One of those abuses is the provision of financial assistance to group companies.  In principle, there is nothing wrong with group companies assisting each other. In some cases the group is actually structured specifically so that one entity acts as “treasury” for the rest of the group.  In other cases it may just be that one entity has funds available at a time when another needs finance on a short or long term basis.  As a business decision, this makes total sense.

Where it doesn’t make sense, however, is where the lender is not strong enough and any financial assistance provided to another company may weaken its own situation to a point where it may have difficulty in meeting its own obligations.  In normal circumstances, it wouldn’t make business sense to provide such financial assistance and most reasonable lenders wouldn’t even consider doing it.

But where there is a relationship between the borrower and the lender it is sometimes possible to “force” the lender to provide such assistance to its own detriment.  For example, where a director of the borrower is also a director of the lending company, that director can influence the lending decision to a point where the lender doesn’t actually have a choice.  (In some cases it is even possible for the director of the lending company to authorise a loan to himself / herself!)

Once again, such action may be totally reasonable and commercially justified, but the legislators considered it necessary to strengthen the existing safeguards – probably as a result of reported cases where the lender ended in financial distress simply because it made group loans that it couldn’t afford to make.

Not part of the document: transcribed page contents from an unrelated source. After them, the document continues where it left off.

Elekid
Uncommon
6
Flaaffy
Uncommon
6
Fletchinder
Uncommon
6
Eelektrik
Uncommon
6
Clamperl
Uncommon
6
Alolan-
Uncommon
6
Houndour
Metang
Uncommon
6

The new Act now provides in section 45 that, except where money lending is the ordinary business of the company, for employee share schemes or to disburse the director for expenses incurred, financial assistance can only be provided to directors or companies that are related to them if:

  1. The transaction is authorised by a special resolution of shareholders that was adopted within the previous two years, and
  2. The board is satisfied that the lender will still be solvent and liquid after providing the financial assistance and that the terms of the loan are reasonable to the company, and
  3. Written notice is provided to shareholders, and trade unions if applicable, within a prescribed period.

 

Loans that do not comply with the above requirements could result in personal liability for the directors.

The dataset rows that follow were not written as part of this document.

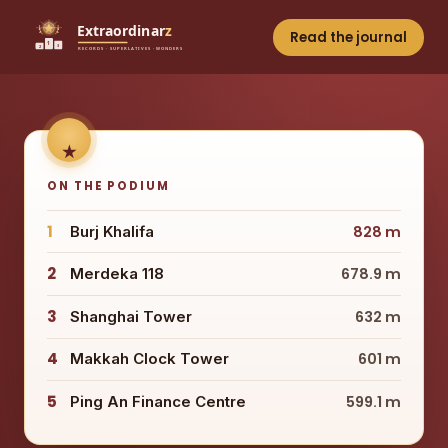
Read the journal
ON THE PODIUM
1
Burj Khalifa
828 m
2
Merdeka 118
678.9 m
3
Shanghai Tower
632 m
4
Makkah Clock Tower
601 m
5
Ping An Finance Centre
599.1 m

The Act was implemented in 2011 already but, although the reasoning behind the new section is understood, there are still many uncertainties.  For example, what is financial assistance?  Would a trading account between two group companies constitute financial assistance?  What about a director who is also a customer of the company and enjoys credit facilities?  Or the treasury function that was referred to above?

Some of these uncertainties will probably not be clarified for a long time, but the important message can only be:

  1. Be careful when providing assistance that is not part of the normal course of business, especially where the lender is not in such a strong financial position. 
  2. When in doubt, get professional advice BEFORE entering into a transaction.  For example, the special resolution referred to above must be taken before the transaction, it can’t be ratified later.

In fact, if you read the previous two recommendations again, you will agree that it is just common business sense, regardless of the provisions of the Companies Act.